Coinciding with International women's day I attended the UN Women's breakfast in my town along with 2000 other women! Aside from the phenomenal almost military exercise in delivering a sumptuous and nutritious breakfast to a cast of thousands, the format of the morning was to say the least..inspiring.
The event has been running in my town for 19 years and this year we managed to put on the largest breakfast in the country. Not bad for one of the smallest cities in the nation.
This years theme was around gender poverty. I was most interested though not surprised to hear:
- 70% of the worlds poor are women.
- Women earn less than 10% of the worlds wages for performing more than two thirds of the worlds work.
- Sub-Saharan African women own less than 2% of the land and produce more than 90% of the food.
- Women reinvest 90% of their income into the family, men reinvest 30-40%.

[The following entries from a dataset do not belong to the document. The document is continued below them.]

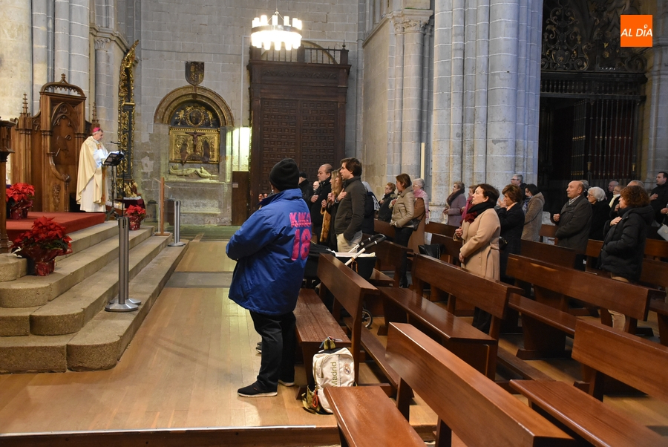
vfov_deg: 34.3
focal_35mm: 39
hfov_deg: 49.5
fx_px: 724
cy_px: 224
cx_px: 334
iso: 3600
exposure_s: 1/60
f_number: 3.8
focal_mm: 26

I listened to a Cambodian-Australian author who migrated to Australia in her mother's womb. Her parents were refugees from Cambodia's Khmer Rouge. Her mother took up the tools of a gold smith and laboured in the shed of a suburban Australian home making gold jewelery by hand which she would sell to local jewellery stores for $4.00 a ring. She laboured for 20 years in the shed, simulating the skill of machine made jewelery when there was little regard for 'handmade' at that time. Outworking. Dangerous chemicals, burns suffered on her skin. A "race to the bottom" they call it. The race to the bottom was never so acutely felt as when a man from Vietnam, a refugee and jeweller, was able to undercut the girls mother by 50 cents.
The girl spent her early years the oldest of four children bring up the babies. Struggling as an 8 yr old to keep her siblings safe, fed, clean and happy while her mother endured this race to the bottom.
Just to remind you...in suburban Australia. In the lucky country. In the clever country.
In twenty years when the girls mother was 43yrs old, she emerged from the back yard shed. She was unable to communicate in the surrounding community not ever having learned the local lingo. She was uneducated though not unintelligent. After all she had taught herself to smith gold, she had made a small business in her backyard and enabled four children to be schooled and fed in this new land.
Amid this story of struggle and triumph. Amongst the 2000. In this room of politicians, influential business women, Aboriginal elder women, mothers, grandmothers, sisters and school girls, it did cross my mind..in this room of gender empowerment.."I wonder how many of us in this room are submissive".
Submissiveness and gender equality? Coexisting. Not poles apart. Not a contradiction in terms. Not inside me anyway... or perhaps a tenuous link! But different stories exist in in different places. 6 billion stories....
You?
How many submissive women in the room?